Looking for ways to implement automated topic discovery, I've determined that I'll definitely need to do part-of-speech tagging as part of creating input for any system that purports to do topic discovery, so today I've been downloading and playing with various POS taggers. The best seems to be the Stanford Log-linear POS Tagger. With the help of Matt Jocker's excellent tutorial, I got started on POS tagging some of the ColDesp files.
One note on the tutorial: it's aimed at *nix, and it says that you can process the content of multiple XML elements by separating them with a backslash-escaped space in the command line (p\ ab to do <p> and <ab> tags). On Windows, you actually need to use quotes ("p ab").
I've been working so far on the basis that the meat of the content for any of my files is going to be contained in <p> and <ab> tags, so that's what I'm working with.

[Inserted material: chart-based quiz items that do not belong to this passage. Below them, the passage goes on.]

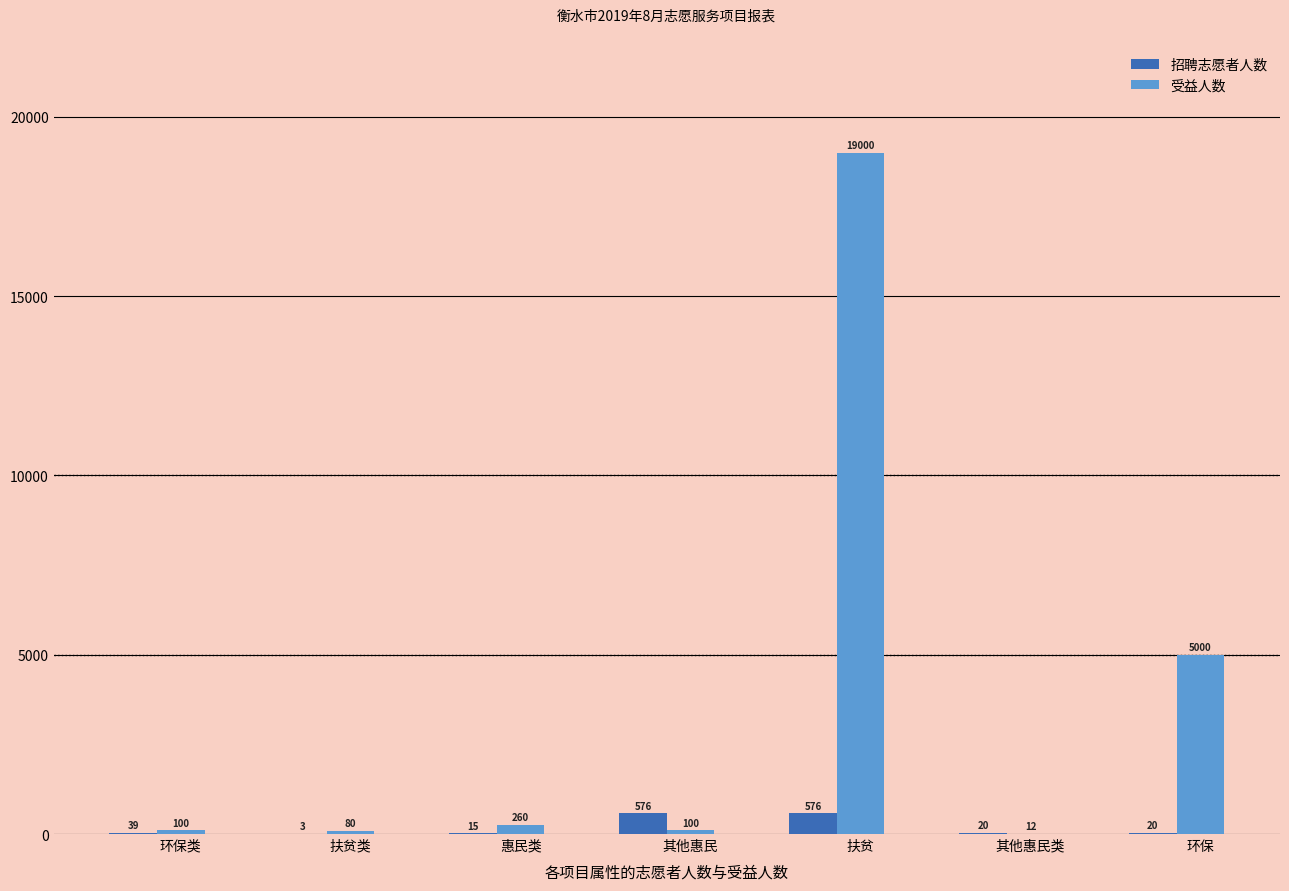

The value of 招聘志愿者人数 at 其他惠民 is 576. True or false?

True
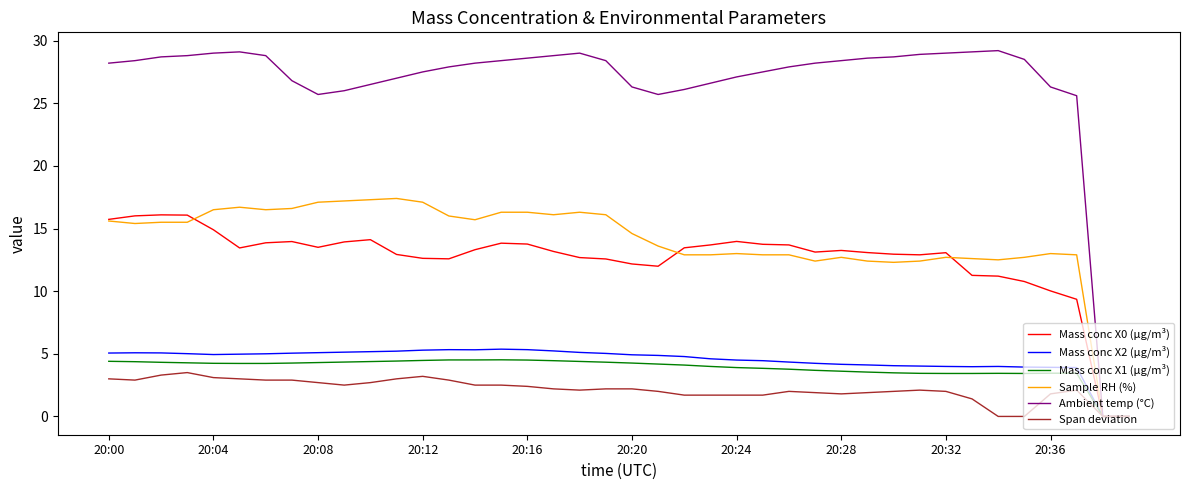

What is the maximum value shown in the chart?

29.2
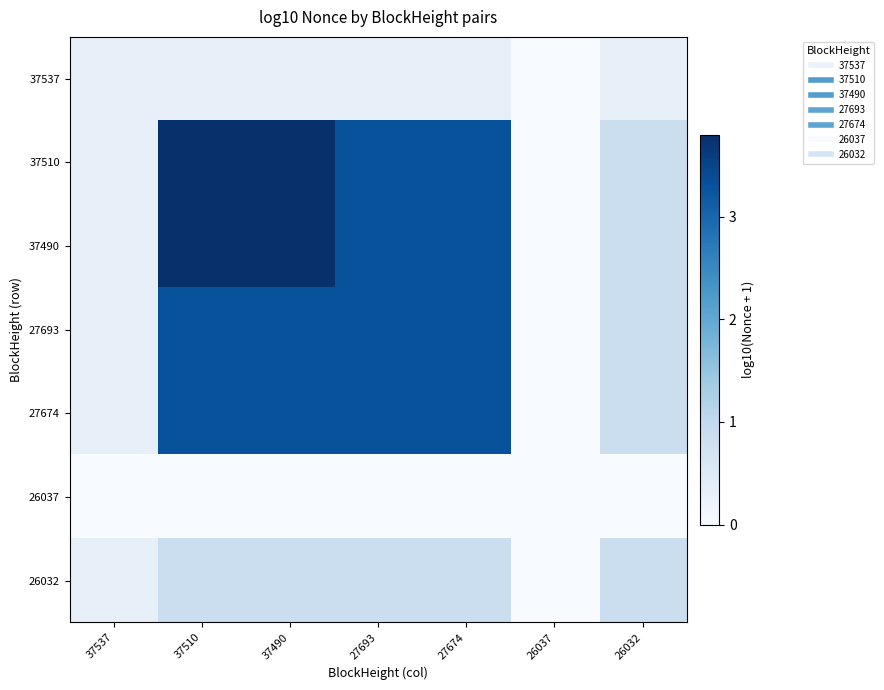

Which series has the largest total across all categories?

37510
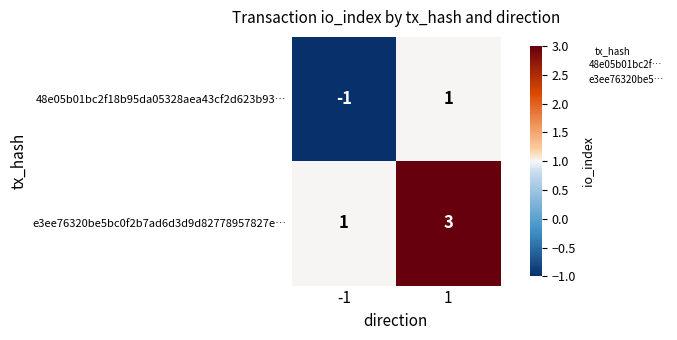

The e3ee76320be5bc0f2b7ad6d3d9d82778957827e… series shows 5 at 1. True or false?

False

The POS tagger simply outputs the rest of the file unchanged, and tags up the text content of the tags you specify. At the command line, you specify one input and one output file, but we have thousands to do, so I needed to write a batch file. I have one working now; it's taking between one and ten minutes to process a file, depending on the size and complexity of the file. The approach I've taken is to put the source files inside the tagger's directory structure, and put a batch file inside the folder containing the source files; the output folder is parallel with the source folder, and the jar file is a couple of directories up the tree. This is what the batch file looks like:
for %%i in (*.xml) do java -mx300m -classpath ..\..\stanford-postagger.jar edu.stanford.nlp.tagger.maxent.MaxentTagger -model ../../models/bidirectional-wsj-0-18.tagger -xmlInput "p ab" -textFile %%i > ../postagged/%%i
meaning "for each XML file in this directory, run the jar file operation with the specified memory and model settings, and output the result using the same filename into the postagged folder".

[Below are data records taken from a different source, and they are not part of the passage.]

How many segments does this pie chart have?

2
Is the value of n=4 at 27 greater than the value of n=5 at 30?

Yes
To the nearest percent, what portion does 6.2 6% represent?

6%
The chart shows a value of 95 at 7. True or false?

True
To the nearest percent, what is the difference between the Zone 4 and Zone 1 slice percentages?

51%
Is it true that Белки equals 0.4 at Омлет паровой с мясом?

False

At an average of 5 minutes per file, it would take us nearly 600 hours to get the whole job done; that's 25 days straight. Matt's tutorial explains how to use XGrid to farm out this kind of job to multiple Macs, but it might be simplest just to set up a single dedicated Linux box and have it churn away for the duration; it would probably go faster if it wasn't doing anything else (as opposed to running lots of foreground apps like my machine is).
My next problem is how to do noun-phrase discovery and analysis based on the POS-tagged text.